Network instrumentation is another area where the design is seldom on target. Most networks are poorly instrumented until after they’ve grown to a point where the lack of visibility is causing problems. This applies to event management – what events are being trapped or logged, how those events are filtered, enriched, and/or suppressed in the event management system to provide the NOC with the most useful data. It also applies to performance management – what metrics are collected, how thresholds are set, how metrics are correlated to produce indicators useful to the consumers of that data. It also applies to traffic statistics such as Netflow or similar technologies. This should all be part of the network design from the beginning, because the network has to be maintained as part of the lifecycle.

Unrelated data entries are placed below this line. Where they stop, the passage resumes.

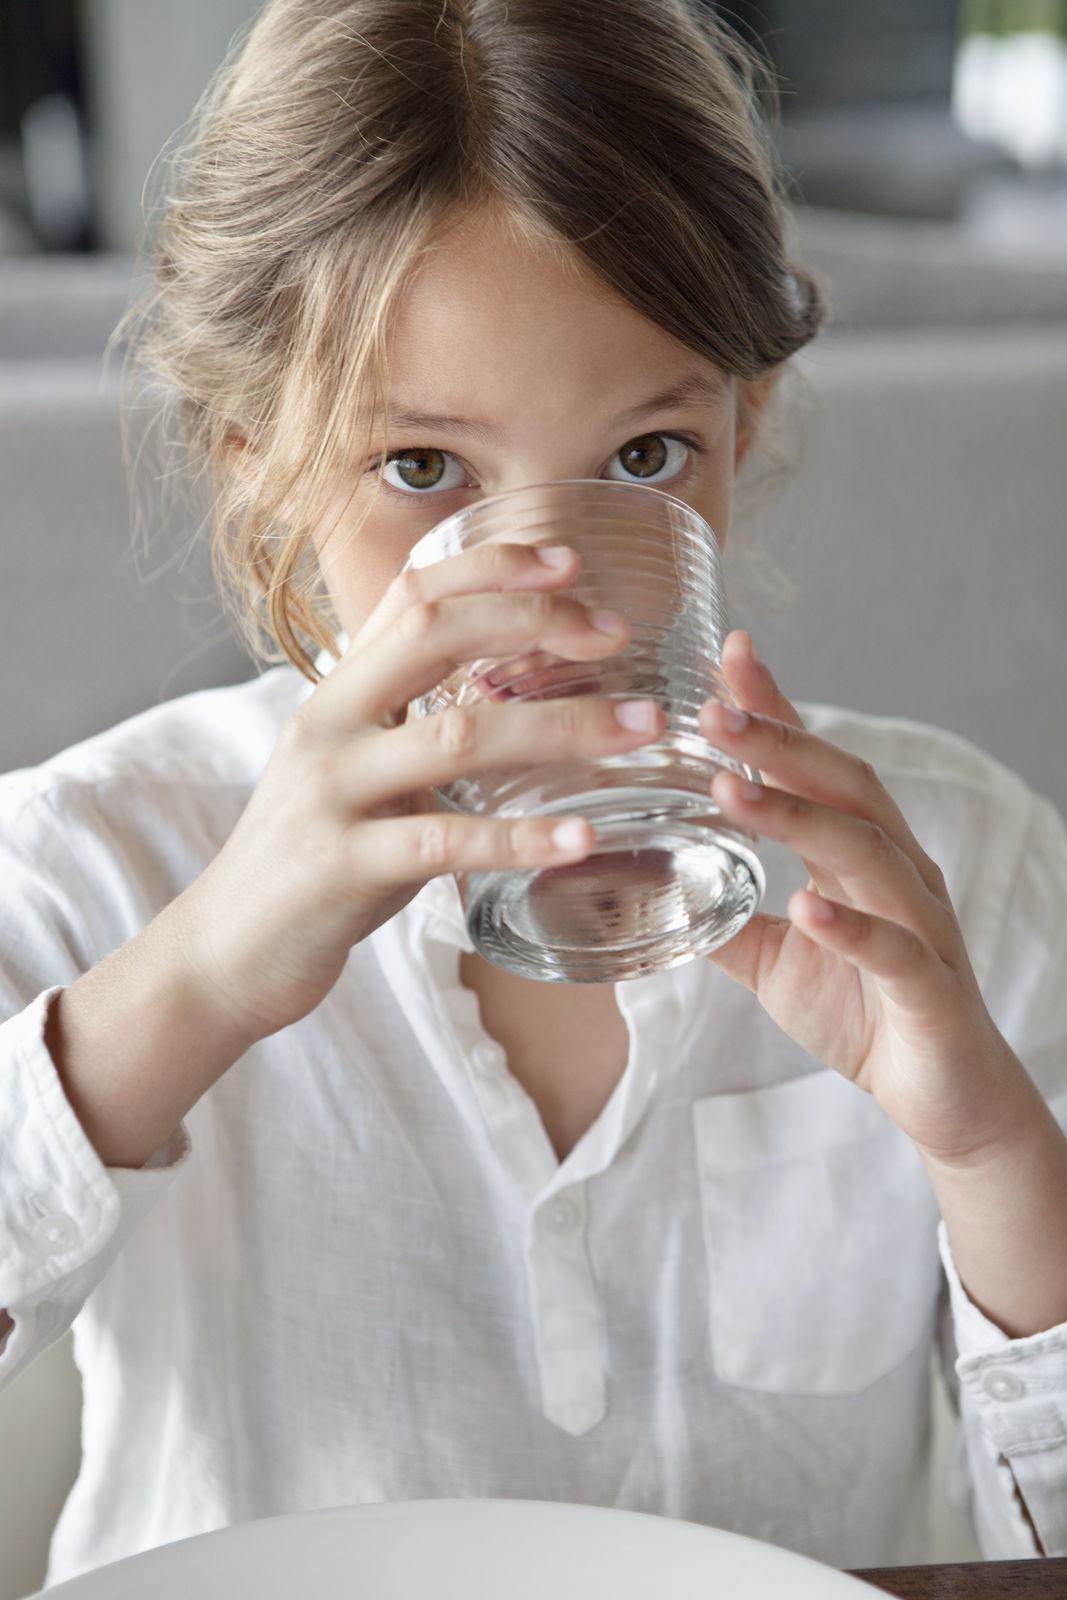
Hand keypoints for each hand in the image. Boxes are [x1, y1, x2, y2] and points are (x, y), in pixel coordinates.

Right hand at [174, 543, 664, 1040]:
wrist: (228, 950)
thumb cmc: (311, 857)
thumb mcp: (355, 768)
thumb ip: (413, 722)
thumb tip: (512, 684)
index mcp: (337, 694)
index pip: (410, 594)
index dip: (492, 567)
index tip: (572, 562)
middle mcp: (329, 726)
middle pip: (433, 633)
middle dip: (534, 620)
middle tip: (618, 633)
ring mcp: (331, 793)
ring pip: (456, 735)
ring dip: (561, 726)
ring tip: (641, 726)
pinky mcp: (340, 865)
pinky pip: (443, 842)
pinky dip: (520, 837)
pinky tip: (581, 837)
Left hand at [697, 629, 1031, 1164]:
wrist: (944, 1101)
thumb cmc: (866, 1015)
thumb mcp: (773, 961)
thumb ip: (722, 918)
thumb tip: (649, 886)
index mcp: (860, 856)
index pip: (816, 766)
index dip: (777, 709)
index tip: (728, 654)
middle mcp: (897, 872)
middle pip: (843, 787)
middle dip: (779, 742)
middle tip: (711, 708)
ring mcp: (920, 926)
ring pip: (865, 852)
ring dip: (797, 816)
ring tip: (730, 787)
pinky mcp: (932, 990)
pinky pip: (895, 950)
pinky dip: (851, 926)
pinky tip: (806, 906)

The service design aspect of the ITIL service lifecycle is greatly undervalued and often overlooked entirely. Take a look at what ITIL recommends should be in the Service Design Package – the topology is only one of many aspects of the design. Poorly executed service design results in increased costs due to unexpected service disruptions during service transition and decreased system availability due to flaws in the design. All these require additional effort to identify the problem, compensate for the service disruption, and the rework the design and execute the transition again.
A wise approach to ITSM is to expend the effort in service design rather than expending much more cost to deal with the fallout from a poorly designed network. The engineering staff should see themselves as having a key role in the service design process and know the value they contribute to the entire system lifecycle.